─── TEXT UNDER STUDY
On Mon, Oct 16, 2023 at 12:19 PM Nick Telford <nick.telf...@gmail.com>
wrote:

Hi Guozhang,

The KIP as it stands introduces a new configuration,
default.state.isolation.level, which is independent of
processing.mode.
It's intended that this new configuration be used to configure a
global
IQ
isolation level in the short term, with a future KIP introducing the
capability to change the isolation level on a per-query basis,
falling
back
to the "default" defined by this config. That's why I called it
"default",
for future-proofing.

However, it currently includes the caveat that READ_UNCOMMITTED is
not
available under EOS. I think this is the coupling you are alluding
to?

This isn't intended to be a restriction of the API, but is currently
a
technical limitation. However, after discussing with some users about
use-cases that would require READ_UNCOMMITTED under EOS, I'm
inclined to
remove that clause and put in the necessary work to make that
combination
possible now.

I currently see two possible approaches:

    1. Disable TX StateStores internally when the IsolationLevel is
    READ_UNCOMMITTED and the processing.mode is EOS. This is more
difficult
    than it sounds, as there are many assumptions being made
throughout
the
    internals about the guarantees StateStores provide. It would
definitely add
    a lot of extra "if (read_uncommitted && eos)" branches,
complicating
    maintenance and testing.
    2. Invest the time *now* to make READ_UNCOMMITTED of EOS
StateStores
    possible. I have some ideas on how this could be achieved, but
they
would
    need testing and could introduce some additional issues. The
benefit
of
    this approach is that it would make query-time IsolationLevels
much
simpler
    to implement in the future.

Unfortunately, both will require considerable work that will further
delay
this KIP, which was the reason I placed the restriction in the KIP
in the
first place.

Regards,
Nick

On Sat, 14 Oct 2023 at 03:30, Guozhang Wang <
guozhang.wang...@gmail.com>
wrote:

Hello Nick,

First of all, thanks a lot for the great effort you've put in
driving
this KIP! I really like it coming through finally, as many people
in
the community have raised this. At the same time I honestly feel a
bit
ashamed for not putting enough of my time supporting it and
pushing it
through the finish line (you raised this KIP almost a year ago).
──────
─── SUPPLIED INFORMATION
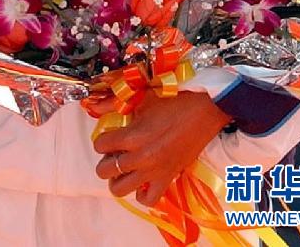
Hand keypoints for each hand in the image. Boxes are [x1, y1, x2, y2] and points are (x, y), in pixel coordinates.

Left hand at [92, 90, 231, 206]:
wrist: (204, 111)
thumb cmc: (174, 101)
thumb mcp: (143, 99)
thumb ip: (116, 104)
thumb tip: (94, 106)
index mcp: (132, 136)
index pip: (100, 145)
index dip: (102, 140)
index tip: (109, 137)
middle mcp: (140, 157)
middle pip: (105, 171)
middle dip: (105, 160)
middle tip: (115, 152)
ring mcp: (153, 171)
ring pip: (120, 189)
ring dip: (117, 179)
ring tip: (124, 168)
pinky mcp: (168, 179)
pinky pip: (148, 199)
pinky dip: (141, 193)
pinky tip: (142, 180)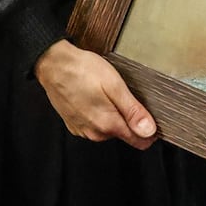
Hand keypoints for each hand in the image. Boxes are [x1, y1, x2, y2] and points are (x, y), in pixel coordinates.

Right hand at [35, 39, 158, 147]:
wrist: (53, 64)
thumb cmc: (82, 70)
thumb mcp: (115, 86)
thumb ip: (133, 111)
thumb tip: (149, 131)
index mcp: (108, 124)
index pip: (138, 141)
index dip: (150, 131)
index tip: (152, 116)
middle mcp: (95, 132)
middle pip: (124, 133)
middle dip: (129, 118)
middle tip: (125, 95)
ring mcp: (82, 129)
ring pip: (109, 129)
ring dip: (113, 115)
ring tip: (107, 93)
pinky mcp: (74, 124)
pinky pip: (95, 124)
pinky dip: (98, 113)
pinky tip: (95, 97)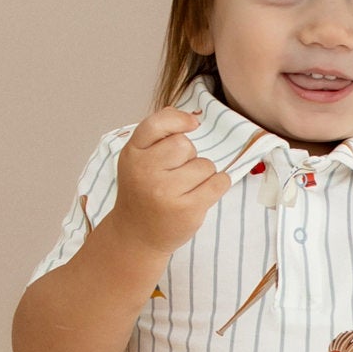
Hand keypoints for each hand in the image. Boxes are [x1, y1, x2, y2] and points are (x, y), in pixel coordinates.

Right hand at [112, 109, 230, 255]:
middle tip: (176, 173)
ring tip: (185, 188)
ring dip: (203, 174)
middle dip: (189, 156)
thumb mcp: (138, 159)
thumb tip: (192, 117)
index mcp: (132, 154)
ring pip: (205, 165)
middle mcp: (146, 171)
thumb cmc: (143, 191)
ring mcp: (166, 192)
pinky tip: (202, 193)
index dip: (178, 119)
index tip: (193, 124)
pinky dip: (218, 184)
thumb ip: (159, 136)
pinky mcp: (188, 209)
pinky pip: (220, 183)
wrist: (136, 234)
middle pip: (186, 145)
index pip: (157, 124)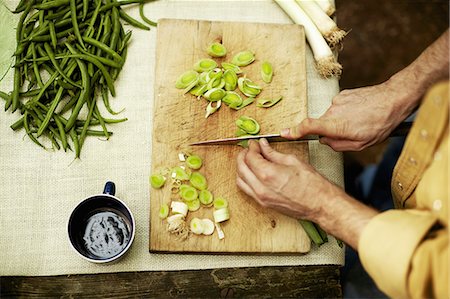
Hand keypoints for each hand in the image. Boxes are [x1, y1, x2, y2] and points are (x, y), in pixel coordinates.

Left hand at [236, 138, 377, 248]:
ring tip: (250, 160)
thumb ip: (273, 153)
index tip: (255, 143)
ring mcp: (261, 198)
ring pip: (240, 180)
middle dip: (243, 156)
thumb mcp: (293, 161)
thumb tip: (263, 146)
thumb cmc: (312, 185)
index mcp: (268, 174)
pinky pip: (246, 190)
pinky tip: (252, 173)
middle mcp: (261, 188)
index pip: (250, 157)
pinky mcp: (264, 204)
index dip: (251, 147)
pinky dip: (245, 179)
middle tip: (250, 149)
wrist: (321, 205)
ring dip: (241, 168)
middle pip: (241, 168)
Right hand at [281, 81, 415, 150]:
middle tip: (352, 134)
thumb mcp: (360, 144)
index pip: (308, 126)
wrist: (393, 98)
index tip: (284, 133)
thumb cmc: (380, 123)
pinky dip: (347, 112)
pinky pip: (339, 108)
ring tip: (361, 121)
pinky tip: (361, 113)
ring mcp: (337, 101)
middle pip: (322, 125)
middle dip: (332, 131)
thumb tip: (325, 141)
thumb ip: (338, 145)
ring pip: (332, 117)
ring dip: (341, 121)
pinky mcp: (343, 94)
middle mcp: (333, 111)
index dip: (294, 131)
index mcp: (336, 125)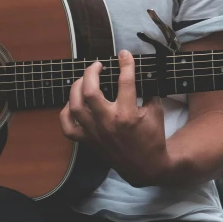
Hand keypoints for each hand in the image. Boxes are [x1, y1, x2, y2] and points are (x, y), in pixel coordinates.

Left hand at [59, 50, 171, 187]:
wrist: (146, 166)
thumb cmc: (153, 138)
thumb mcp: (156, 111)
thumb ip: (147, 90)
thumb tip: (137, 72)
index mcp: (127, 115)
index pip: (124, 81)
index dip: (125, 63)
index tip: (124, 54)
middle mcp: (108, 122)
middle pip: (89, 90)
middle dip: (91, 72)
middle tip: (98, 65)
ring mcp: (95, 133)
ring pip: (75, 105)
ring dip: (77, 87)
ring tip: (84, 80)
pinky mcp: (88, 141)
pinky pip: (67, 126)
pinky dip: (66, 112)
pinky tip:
──────
According to the KIP discussion above, why was the new configuration given the name "default.state.isolation.level"?

It was named "default" for future-proofing, because a future KIP is meant to allow per-query isolation levels that fall back to the default set by this configuration.